# What the task asks
Among the entries below, how many lines hold "toaster"? Reply with the number only.

Indoor object tracking data

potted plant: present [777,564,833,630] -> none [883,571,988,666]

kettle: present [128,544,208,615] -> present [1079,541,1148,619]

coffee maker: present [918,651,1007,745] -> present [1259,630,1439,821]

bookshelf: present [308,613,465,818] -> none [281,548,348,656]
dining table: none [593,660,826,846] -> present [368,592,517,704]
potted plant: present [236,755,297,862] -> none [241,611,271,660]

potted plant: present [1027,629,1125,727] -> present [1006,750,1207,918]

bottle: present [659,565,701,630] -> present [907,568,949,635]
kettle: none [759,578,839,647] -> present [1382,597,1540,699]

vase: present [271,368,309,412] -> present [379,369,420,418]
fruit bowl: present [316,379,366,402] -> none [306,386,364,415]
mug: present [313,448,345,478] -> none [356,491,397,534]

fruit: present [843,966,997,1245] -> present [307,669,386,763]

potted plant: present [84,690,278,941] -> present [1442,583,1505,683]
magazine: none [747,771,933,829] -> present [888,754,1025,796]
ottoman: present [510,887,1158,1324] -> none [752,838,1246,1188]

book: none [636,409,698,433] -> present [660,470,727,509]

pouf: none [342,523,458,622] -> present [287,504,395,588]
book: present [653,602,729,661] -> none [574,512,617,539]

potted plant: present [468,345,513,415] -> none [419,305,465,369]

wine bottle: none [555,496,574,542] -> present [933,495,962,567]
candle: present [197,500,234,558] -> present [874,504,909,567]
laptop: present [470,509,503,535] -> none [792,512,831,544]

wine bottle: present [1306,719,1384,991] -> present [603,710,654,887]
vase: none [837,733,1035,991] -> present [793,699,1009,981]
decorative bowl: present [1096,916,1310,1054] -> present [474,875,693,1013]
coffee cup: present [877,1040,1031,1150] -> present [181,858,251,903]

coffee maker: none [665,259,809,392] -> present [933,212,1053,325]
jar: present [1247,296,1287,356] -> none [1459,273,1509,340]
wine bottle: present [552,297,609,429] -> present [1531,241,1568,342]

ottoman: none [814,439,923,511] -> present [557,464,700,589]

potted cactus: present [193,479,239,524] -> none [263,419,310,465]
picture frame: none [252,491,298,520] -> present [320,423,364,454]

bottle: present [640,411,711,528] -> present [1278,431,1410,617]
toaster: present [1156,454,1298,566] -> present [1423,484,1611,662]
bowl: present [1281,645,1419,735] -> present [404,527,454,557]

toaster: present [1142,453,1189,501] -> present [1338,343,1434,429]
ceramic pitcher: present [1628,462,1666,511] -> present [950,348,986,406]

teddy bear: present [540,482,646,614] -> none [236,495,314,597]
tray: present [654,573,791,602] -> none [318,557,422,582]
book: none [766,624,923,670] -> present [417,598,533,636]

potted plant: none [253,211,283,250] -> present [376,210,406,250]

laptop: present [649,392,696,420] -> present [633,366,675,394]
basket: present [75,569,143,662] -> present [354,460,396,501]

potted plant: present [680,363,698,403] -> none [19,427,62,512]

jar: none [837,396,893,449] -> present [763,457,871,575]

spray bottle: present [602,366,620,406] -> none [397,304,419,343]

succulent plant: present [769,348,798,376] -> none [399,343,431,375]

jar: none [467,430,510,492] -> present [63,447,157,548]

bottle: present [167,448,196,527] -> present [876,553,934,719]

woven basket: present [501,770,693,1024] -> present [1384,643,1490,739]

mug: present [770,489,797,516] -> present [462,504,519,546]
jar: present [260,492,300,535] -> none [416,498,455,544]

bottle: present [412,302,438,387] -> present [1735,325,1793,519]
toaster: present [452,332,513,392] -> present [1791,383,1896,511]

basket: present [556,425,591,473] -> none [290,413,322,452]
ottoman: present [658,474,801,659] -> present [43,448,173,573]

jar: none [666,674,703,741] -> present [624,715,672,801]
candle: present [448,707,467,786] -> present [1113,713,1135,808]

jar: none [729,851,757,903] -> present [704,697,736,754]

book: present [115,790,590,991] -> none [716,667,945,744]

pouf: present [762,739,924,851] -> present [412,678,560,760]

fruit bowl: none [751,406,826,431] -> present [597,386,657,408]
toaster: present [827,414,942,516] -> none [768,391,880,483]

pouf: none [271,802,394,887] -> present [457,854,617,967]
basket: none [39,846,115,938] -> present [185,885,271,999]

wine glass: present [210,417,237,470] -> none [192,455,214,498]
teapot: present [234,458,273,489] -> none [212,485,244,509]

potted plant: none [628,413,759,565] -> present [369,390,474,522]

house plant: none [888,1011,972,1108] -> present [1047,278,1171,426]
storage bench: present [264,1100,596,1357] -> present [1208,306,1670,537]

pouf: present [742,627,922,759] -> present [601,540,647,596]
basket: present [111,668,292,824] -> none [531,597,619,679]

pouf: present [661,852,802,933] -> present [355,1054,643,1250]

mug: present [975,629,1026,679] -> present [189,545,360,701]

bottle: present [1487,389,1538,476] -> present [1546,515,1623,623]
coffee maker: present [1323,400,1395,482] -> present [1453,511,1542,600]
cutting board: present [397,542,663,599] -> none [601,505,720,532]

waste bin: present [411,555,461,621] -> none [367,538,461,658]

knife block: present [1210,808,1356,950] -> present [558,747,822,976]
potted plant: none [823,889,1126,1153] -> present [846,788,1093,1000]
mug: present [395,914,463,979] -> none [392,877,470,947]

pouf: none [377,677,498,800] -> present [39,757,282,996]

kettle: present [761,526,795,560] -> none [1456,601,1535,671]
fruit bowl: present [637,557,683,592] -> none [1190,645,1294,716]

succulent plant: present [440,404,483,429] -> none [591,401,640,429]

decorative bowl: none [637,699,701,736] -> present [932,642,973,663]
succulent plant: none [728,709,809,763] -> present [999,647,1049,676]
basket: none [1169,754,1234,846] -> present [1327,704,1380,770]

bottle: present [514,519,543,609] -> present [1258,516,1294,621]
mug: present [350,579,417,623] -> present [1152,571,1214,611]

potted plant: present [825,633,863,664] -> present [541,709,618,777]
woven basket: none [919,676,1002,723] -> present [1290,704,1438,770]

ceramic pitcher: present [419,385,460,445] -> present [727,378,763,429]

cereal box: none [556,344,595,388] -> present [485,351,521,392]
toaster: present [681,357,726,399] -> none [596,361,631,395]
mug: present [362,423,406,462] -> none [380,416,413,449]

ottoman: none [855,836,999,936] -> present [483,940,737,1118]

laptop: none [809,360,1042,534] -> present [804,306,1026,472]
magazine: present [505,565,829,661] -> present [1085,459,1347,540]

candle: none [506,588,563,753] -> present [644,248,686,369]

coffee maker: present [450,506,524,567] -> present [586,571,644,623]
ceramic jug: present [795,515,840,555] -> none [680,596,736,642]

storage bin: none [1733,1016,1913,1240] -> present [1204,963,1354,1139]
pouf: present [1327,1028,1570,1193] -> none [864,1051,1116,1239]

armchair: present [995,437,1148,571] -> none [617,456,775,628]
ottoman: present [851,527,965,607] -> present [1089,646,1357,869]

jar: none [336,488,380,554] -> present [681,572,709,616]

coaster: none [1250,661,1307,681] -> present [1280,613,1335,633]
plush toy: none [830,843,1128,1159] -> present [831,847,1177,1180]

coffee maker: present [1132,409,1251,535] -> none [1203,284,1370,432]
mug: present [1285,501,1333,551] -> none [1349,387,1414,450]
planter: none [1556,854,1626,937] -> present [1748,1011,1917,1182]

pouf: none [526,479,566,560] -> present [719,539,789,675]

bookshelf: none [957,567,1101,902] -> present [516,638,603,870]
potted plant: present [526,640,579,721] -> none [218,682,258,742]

# Exercise answer
5